Relax wrote:
Your aligned LIGO..... Can only do so at one temperature, one stress level. Why they have to try and do real time inferometry as even someone walking close by will stretch/move a material at the photon level meters away.
Why accelerometer labs are built on fine dry silica sand 10 meters deep with 1 meter thick concrete "tub" to try and zone out cars/trucks driving several hundred meters away. They still can't.
It is all about calibration on the fly. This is where the magic comes from.
NOTHING is rigid. NOTHING
For instance, light based RING laser gyros are the pinnacle of position internal navigation systems. So, we have light... moving at 300,000km/s racing around, mirrors, optical fibers in a circle and we are measuring tiny fractions of spin angular velocity in 3 dimensions by measuring how much "slower" said light beam moves around this ~4(10cm)inch circle. I'll let you do the math on how many revolutions the light "spun" going around that circle and what its delay is. This must be kept at constant temperature because if the temp changes by even 0.01C(it is calibrated much better than this), the circle changes diameter throwing off the calculations.

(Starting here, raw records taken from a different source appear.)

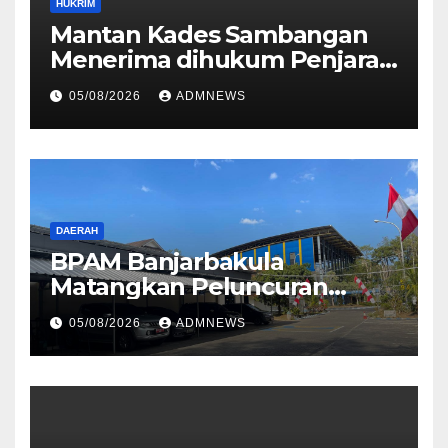
HUKRIM
Mantan Kades Sambangan
Menerima dihukum Penjara 1
tahun 4 Bulan
05/08/2026
ADMNEWS
DAERAH
BPAM Banjarbakula
Matangkan Peluncuran
AMDK Bakula Water
05/08/2026
ADMNEWS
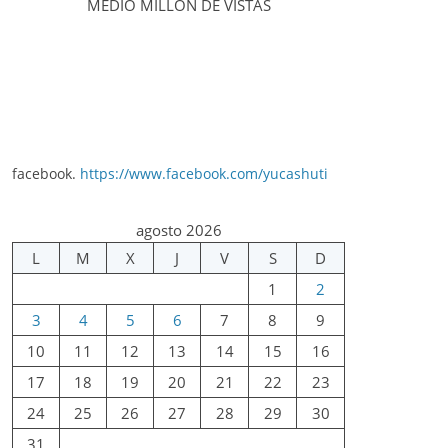
MEDIO MILLÓN DE VISTAS
facebook.
https://www.facebook.com/yucashuti
agosto 2026
L
M
X
J
V
S
D
1
2
3
4
5
6
7
8
9
10
11
12
13
14
15
16
17
18
19
20
21
22
23
24
25
26
27
28
29
30
31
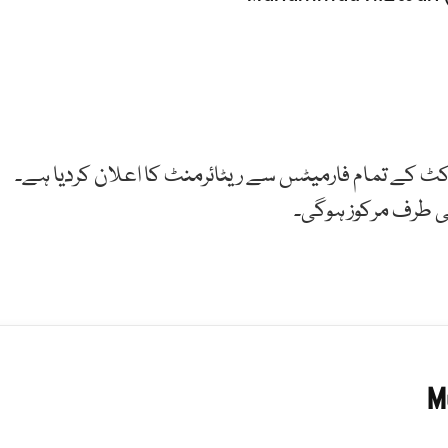
کٹ کے تمام فارمیٹس سے ریٹائرمنٹ کا اعلان کردیا ہے۔
ی طرف مرکوز ہوگی۔
M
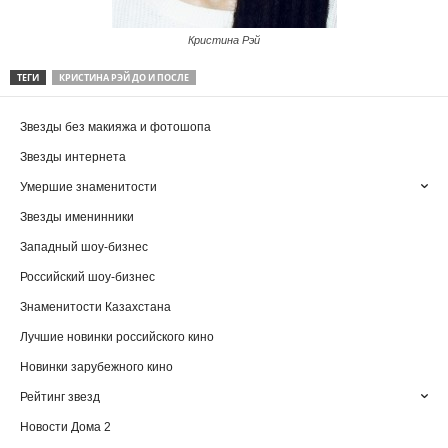
Кристина Рэй
ТЕГИ
КРИСТИНА РЭЙ ДО И ПОСЛЕ
Звезды без макияжа и фотошопа
Звезды интернета
Умершие знаменитости
Звезды именинники
Западный шоу-бизнес
Российский шоу-бизнес
Знаменитости Казахстана
Лучшие новинки российского кино
Новинки зарубежного кино
Рейтинг звезд
Новости Дома 2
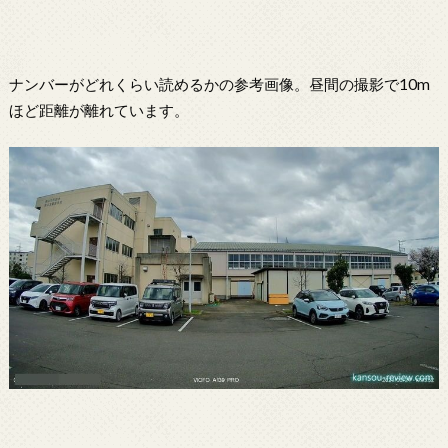
ナンバーがどれくらい読めるかの参考画像。昼間の撮影で10m
ほど距離が離れています。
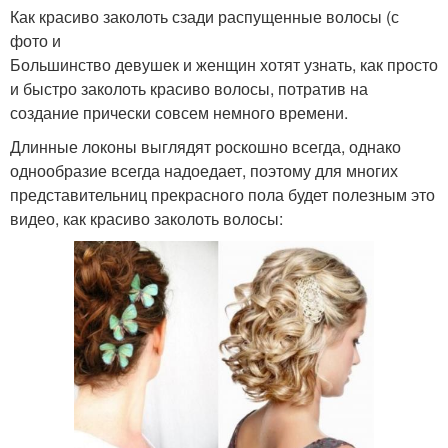
Как красиво заколоть сзади распущенные волосы (с
фото и
Большинство девушек и женщин хотят узнать, как просто
и быстро заколоть красиво волосы, потратив на
создание прически совсем немного времени.
Длинные локоны выглядят роскошно всегда, однако
однообразие всегда надоедает, поэтому для многих
представительниц прекрасного пола будет полезным это
видео, как красиво заколоть волосы:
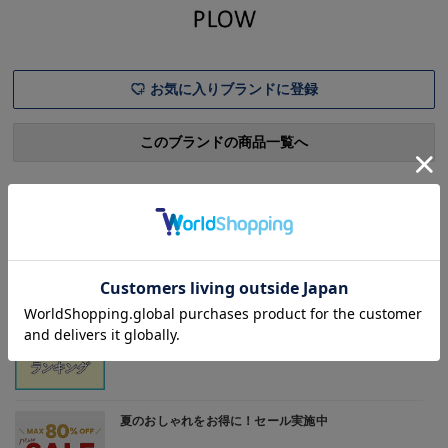
しました。ほんわかゆる～い
名品ロングセラーを続ける目
雰囲気は、唯一無二の可愛さ
利きスタイリストたち監修の
アイテムは、ベーシックなの
に絶妙な
お気に入りブランドに登録
このブランドの商品一覧へ
NEWS & TOPICS
最新情報をお知らせ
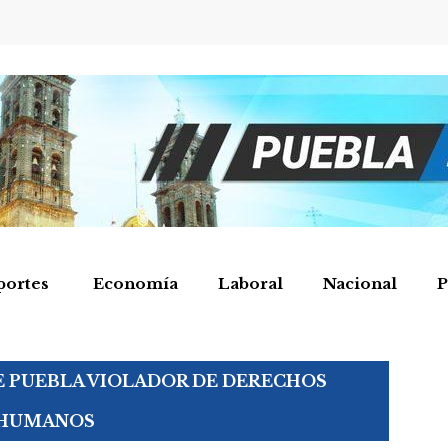
portes
Economía
Laboral
Nacional
P
 PUEBLA VIOLADOR DE DERECHOS
HUMANOS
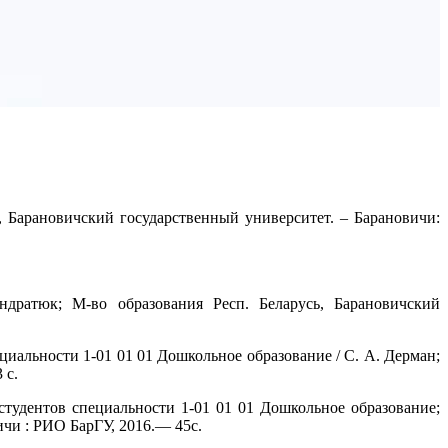
, Барановичский государственный университет. – Барановичи:
ндратюк; М-во образования Респ. Беларусь, Барановичский
циальности 1-01 01 01 Дошкольное образование / С. А. Дерман;
 с.
тудентов специальности 1-01 01 01 Дошкольное образование;
ичи : РИО БарГУ, 2016.— 45с.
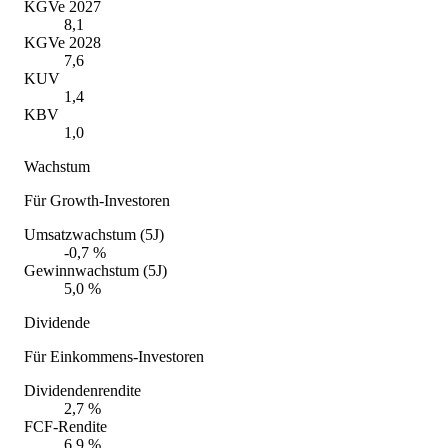
KGVe 2027
8,1
KGVe 2028
7,6
KUV
1,4
KBV
1,0
Wachstum
Für Growth-Investoren
Umsatzwachstum (5J)
-0,7 %
Gewinnwachstum (5J)
5,0 %
Dividende
Für Einkommens-Investoren
Dividendenrendite
2,7 %
FCF-Rendite
6,9 %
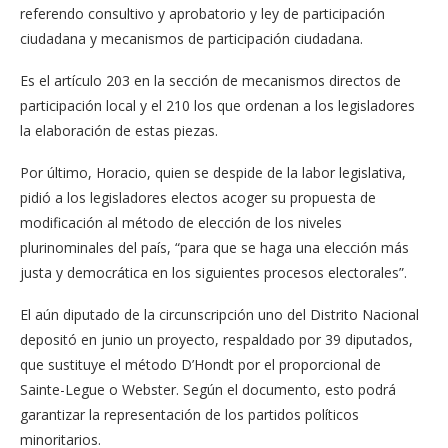
referendo consultivo y aprobatorio y ley de participación
ciudadana y mecanismos de participación ciudadana.
Es el artículo 203 en la sección de mecanismos directos de
participación local y el 210 los que ordenan a los legisladores
la elaboración de estas piezas.
Por último, Horacio, quien se despide de la labor legislativa,
pidió a los legisladores electos acoger su propuesta de
modificación al método de elección de los niveles
plurinominales del país, “para que se haga una elección más
justa y democrática en los siguientes procesos electorales”.
El aún diputado de la circunscripción uno del Distrito Nacional
depositó en junio un proyecto, respaldado por 39 diputados,
que sustituye el método D’Hondt por el proporcional de
Sainte-Legue o Webster. Según el documento, esto podrá
garantizar la representación de los partidos políticos
minoritarios.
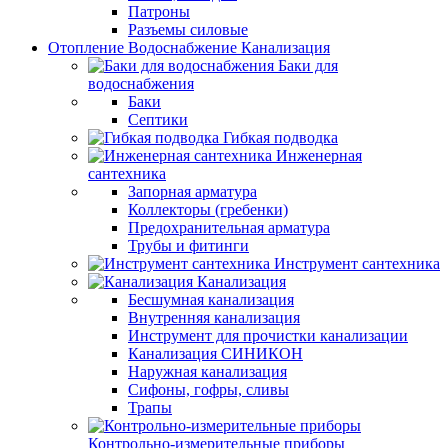
Патроны
Разъемы силовые
Отопление Водоснабжение Канализация
Баки для
водоснабжения
Баки
Септики
Гибкая подводка
Инженерная
сантехника
Запорная арматура
Коллекторы (гребенки)
Предохранительная арматура
Трубы и фитинги
Инструмент сантехника
Канализация
Бесшумная канализация
Внутренняя канализация
Инструмент для прочистки канализации
Канализация СИНИКОН
Наружная канализация
Сифоны, гофры, сливы
Трапы
Контрольно-измерительные приборы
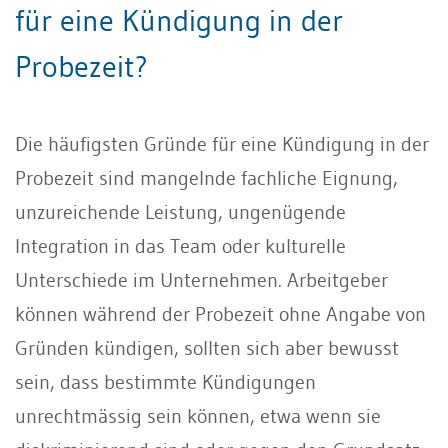
für eine Kündigung in der
Probezeit?
Die häufigsten Gründe für eine Kündigung in der
Probezeit sind mangelnde fachliche Eignung,
unzureichende Leistung, ungenügende
Integration in das Team oder kulturelle
Unterschiede im Unternehmen. Arbeitgeber
können während der Probezeit ohne Angabe von
Gründen kündigen, sollten sich aber bewusst
sein, dass bestimmte Kündigungen
unrechtmässig sein können, etwa wenn sie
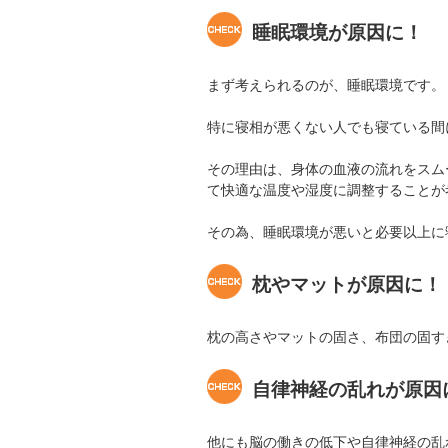
睡眠環境が原因に！
まず考えられるのが、睡眠環境です。
特に寝相が悪くない人でも寝ている間
その理由は、身体の血液の流れをスム
て快適な温度や湿度に調整することが
その為、睡眠環境が悪いと必要以上に
枕やマットが原因に！
枕の高さやマットの固さ、布団の固す
自律神経の乱れが原因
他にも脳の働きの低下や自律神経の乱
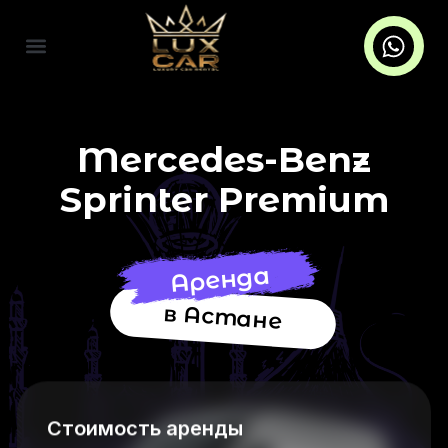
Mercedes-Benz
Sprinter Premium
Аренда
в Астане
Стоимость аренды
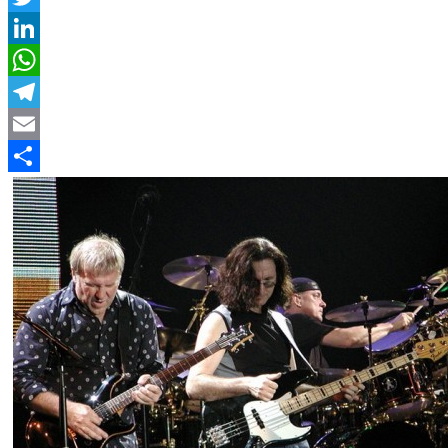
Twitter
LinkedIn
WhatsApp
Telegram
Email
Compartir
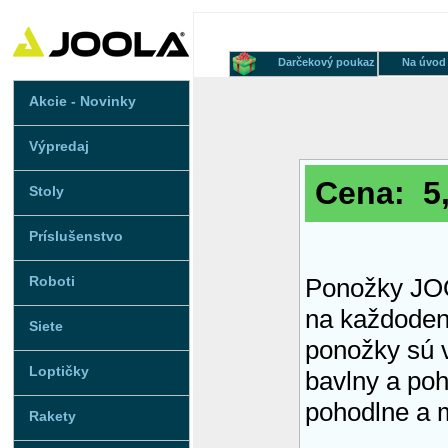
Darčekový poukaz
Na úvod
Akcie - Novinky
Výpredaj
Cena: 5,
Stoly
Príslušenstvo
Roboti
Ponožky JO
na každoden
Siete
ponožky sú 
Loptičky
bavlny a pohl
pohodlne a m
Rakety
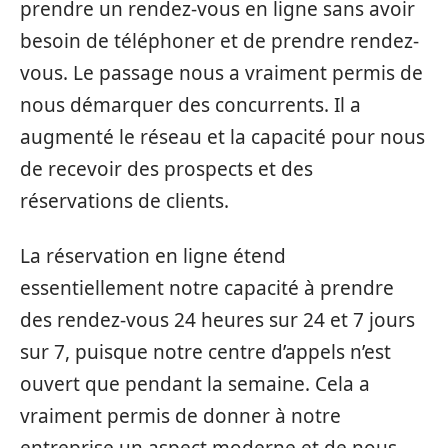
prendre un rendez-vous en ligne sans avoir
besoin de téléphoner et de prendre rendez-
vous. Le passage nous a vraiment permis de
nous démarquer des concurrents. Il a
augmenté le réseau et la capacité pour nous
de recevoir des prospects et des
réservations de clients.
La réservation en ligne étend
essentiellement notre capacité à prendre
des rendez-vous 24 heures sur 24 et 7 jours
sur 7, puisque notre centre d’appels n’est
ouvert que pendant la semaine. Cela a
vraiment permis de donner à notre
entreprise un aspect moderne et de nous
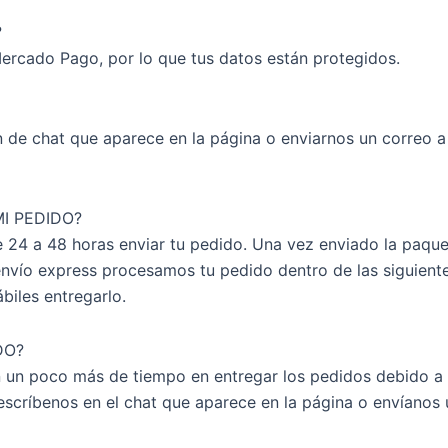
?
ercado Pago, por lo que tus datos están protegidos.
n de chat que aparece en la página o enviarnos un correo 
I PEDIDO?
24 a 48 horas enviar tu pedido. Una vez enviado la paquet
 envío express procesamos tu pedido dentro de las siguien
biles entregarlo.
DO?
 un poco más de tiempo en entregar los pedidos debido a p
 escríbenos en el chat que aparece en la página o envíano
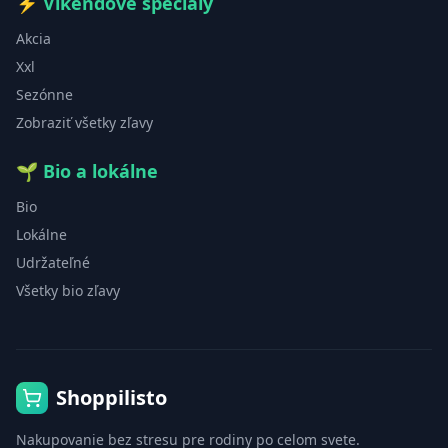
⚡
Víkendové špeciály
Akcia
Xxl
Sezónne
Zobraziť všetky zľavy
🌱
Bio a lokálne
Bio
Lokálne
Udržateľné
Všetky bio zľavy
Shoppilisto
Nakupovanie bez stresu pre rodiny po celom svete.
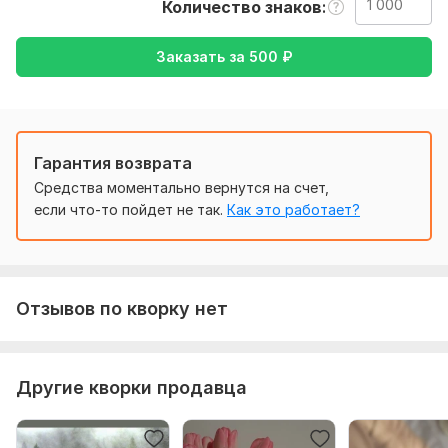
Количество знаков
Чтобы выполнить ваш заказ, мне потребуется от вас
текст ( желательно в формате документа ), а так же
Заказать за
500
₽
желаемый перевод ( с русского на английский или
наоборот )
Тематика:
Интернет и технологии,
Отдых и развлечения,
Спорт,
Хобби и увлечения,
Другое
Гарантия возврата
Язык перевода:
Средства моментально вернутся на счет,
с Русского на Английский
если что-то пойдет не так.
Как это работает?
с Английского на Русский
Объем услуги в кворке:
1 000 знаков
Отзывов по кворку нет
Другие кворки продавца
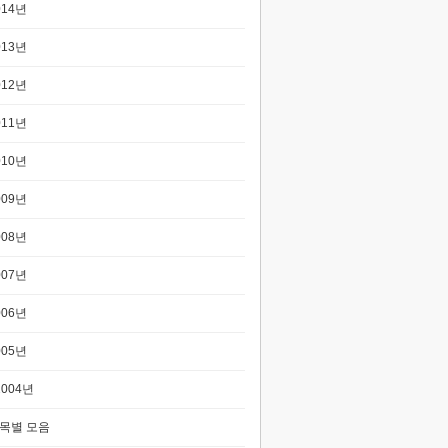
014년
013년
012년
011년
010년
009년
008년
007년
006년
005년
2004년
목별 모음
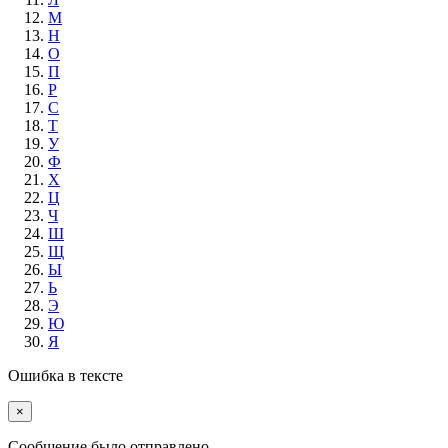
М
Н
О
П
Р
С
Т
У
Ф
Х
Ц
Ч
Ш
Щ
Ы
Ь
Э
Ю
Я
Ошибка в тексте
×
Cообщение было отправлено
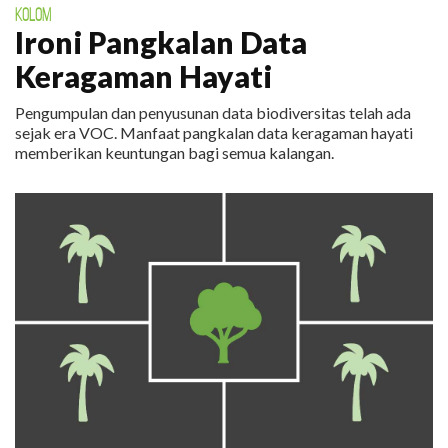
KOLOM
Ironi Pangkalan Data
Keragaman Hayati
Pengumpulan dan penyusunan data biodiversitas telah ada
sejak era VOC. Manfaat pangkalan data keragaman hayati
memberikan keuntungan bagi semua kalangan.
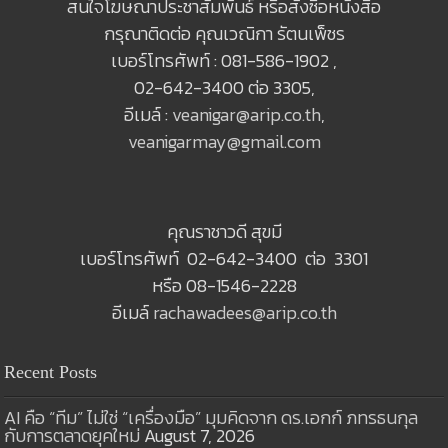
สนใจโฆษณาประชาสัมพันธ์ หรือสั่งซื้อหนังสือ
กรุณาติดต่อ คุณเวณิกา รัตนเพ็ชร
เบอร์โทรศัพท์ : 081-586-1902 ,
02-642-3400 ต่อ 3305,
อีเมล์ :
veanigar@arip.co.th
,
veanigarmay@gmail.com
คุณราชาวดี สุขมี
เบอร์โทรศัพท์ 02-642-3400 ต่อ 3301
หรือ 08-1546-2228
อีเมล์
rachawadees@arip.co.th
Recent Posts
AI คือ “ทีม” ไม่ใช่ “เครื่องมือ” มุมคิดจาก ดร.เอกก์ ภทรธนกุล
กับการตลาดยุคใหม่
August 7, 2026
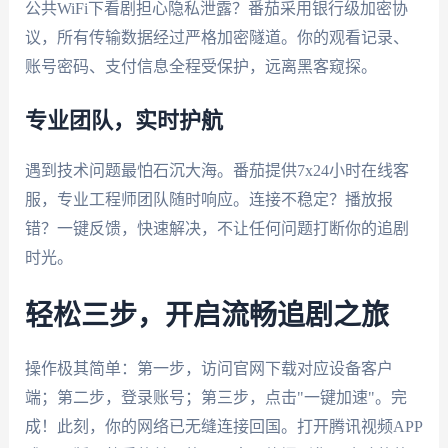
公共WiFi下看剧担心隐私泄露？番茄采用银行级加密协
议，所有传输数据经过严格加密隧道。你的观看记录、
账号密码、支付信息全程受保护，远离黑客窥探。
专业团队，实时护航
遇到技术问题最怕石沉大海。番茄提供7x24小时在线客
服，专业工程师团队随时响应。连接不稳定？播放报
错？一键反馈，快速解决，不让任何问题打断你的追剧
时光。
轻松三步，开启流畅追剧之旅
操作极其简单：第一步，访问官网下载对应设备客户
端；第二步，登录账号；第三步，点击"一键加速"。完
成！此刻，你的网络已无缝连接回国。打开腾讯视频APP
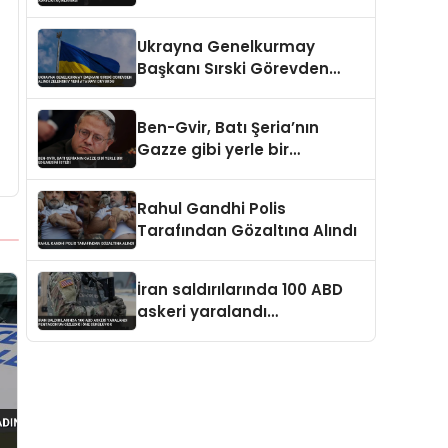
Açıklaması
Ukrayna Genelkurmay
Başkanı Sırski Görevden
Alındı Zelenskiy Yeni
Atamayı Duyurdu
Ben-Gvir, Batı Şeria’nın
Gazze gibi yerle bir
edilmesini istedi
Rahul Gandhi Polis
Tarafından Gözaltına Alındı
İran saldırılarında 100 ABD
askeri yaralandı
Pentagon’un gizlediği öne
sürülüyor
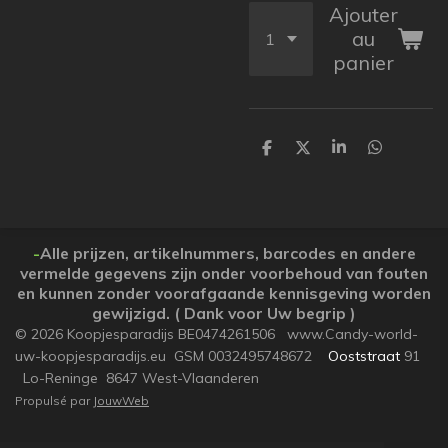
Ajouter
au
panier
P
P
P
P
a
a
a
a
r
r
r
r
t
t
t
t
a
a
a
a
g
g
g
g
e
e
e
e
-
Alle prijzen, artikelnummers, barcodes en andere
r
r
r
r
vermelde gegevens zijn onder voorbehoud van fouten
en kunnen zonder voorafgaande kennisgeving worden
gewijzigd. ( Dank voor Uw begrip )
© 2026 Koopjesparadijs BE0474261506 www.Candy-world-
uw-koopjesparadijs.eu GSM 0032495748672
Ooststraat
91
Lo-Reninge 8647 West-Vlaanderen
Propulsé par
JouwWeb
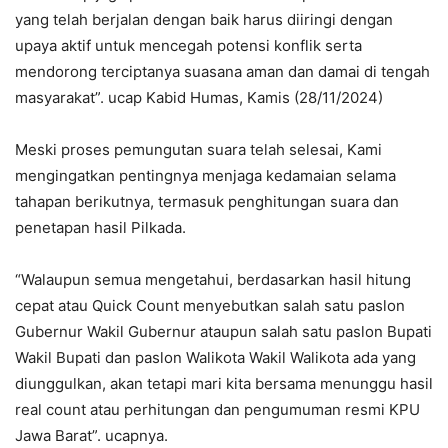
yang telah berjalan dengan baik harus diiringi dengan
upaya aktif untuk mencegah potensi konflik serta
mendorong terciptanya suasana aman dan damai di tengah
masyarakat”. ucap Kabid Humas, Kamis (28/11/2024)
Meski proses pemungutan suara telah selesai, Kami
mengingatkan pentingnya menjaga kedamaian selama
tahapan berikutnya, termasuk penghitungan suara dan
penetapan hasil Pilkada.
“Walaupun semua mengetahui, berdasarkan hasil hitung
cepat atau Quick Count menyebutkan salah satu paslon
Gubernur Wakil Gubernur ataupun salah satu paslon Bupati
Wakil Bupati dan paslon Walikota Wakil Walikota ada yang
diunggulkan, akan tetapi mari kita bersama menunggu hasil
real count atau perhitungan dan pengumuman resmi KPU
Jawa Barat”. ucapnya.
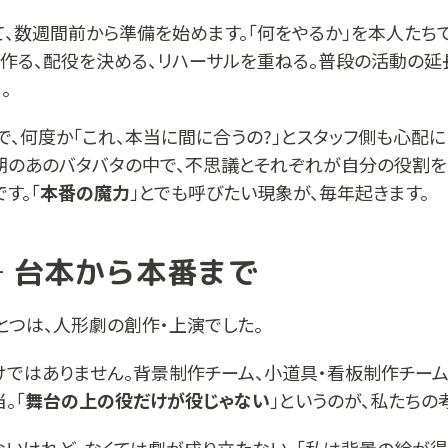
て、数週間前から準備を始めます。「何をやるか」を本人たち
を作る、配役を決める、リハーサルを重ねる。普段の活動の延
。
で、何度か「これ、本当に間に合うの?」とスタッフ側も心配
日朝のあのバタバタの中で、不思議とそれぞれが自分の役割を
す。「
本番の魔力
」とでも呼びたい現象が、毎年起きます。
─ 台本から本番まで
とつは、人形劇の創作・上演でした。
けではありません。背景制作チーム、小道具・看板制作チーム
。「
舞台の上の役だけが役じゃない
」というのが、私たちの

SO, the fact is EVERY SENSOR MOVES massively compared to how sensitive its accuracy must be. It does not matter that the sensor MOVES. They all do. What DOES matter is how you, the design engineer, constantly calibrate said moving, flexing, twisting, stretching, vibrating, sensor. IN REAL TIME. Folding a sensor when launching, a one time occurrence is beyond trivial in comparison.
Its the difference between lighting a match, and exploding a nuclear bomb
Ummh, no. And I am a research physicist, and have done interferometry of a type for close to 50 years, until I retired. I was a research student for Rai Weiss, the fellow who invented LIGO, and was at the student seminar at which he first proposed the device.
Sand tubs are obsolete, and have been for half a century. Readers interested in modern tech should investigate
https://www.newport.com/ .
Second, the core vibration at LIGO starts with massive objects hung from very weak springs. There is then a vast amount of compensation, as described above. LIGO runs as the outside-the-building temperature changes, for reasonably long periods of time. The extremely long optical paths are cryogenically pumped vacua.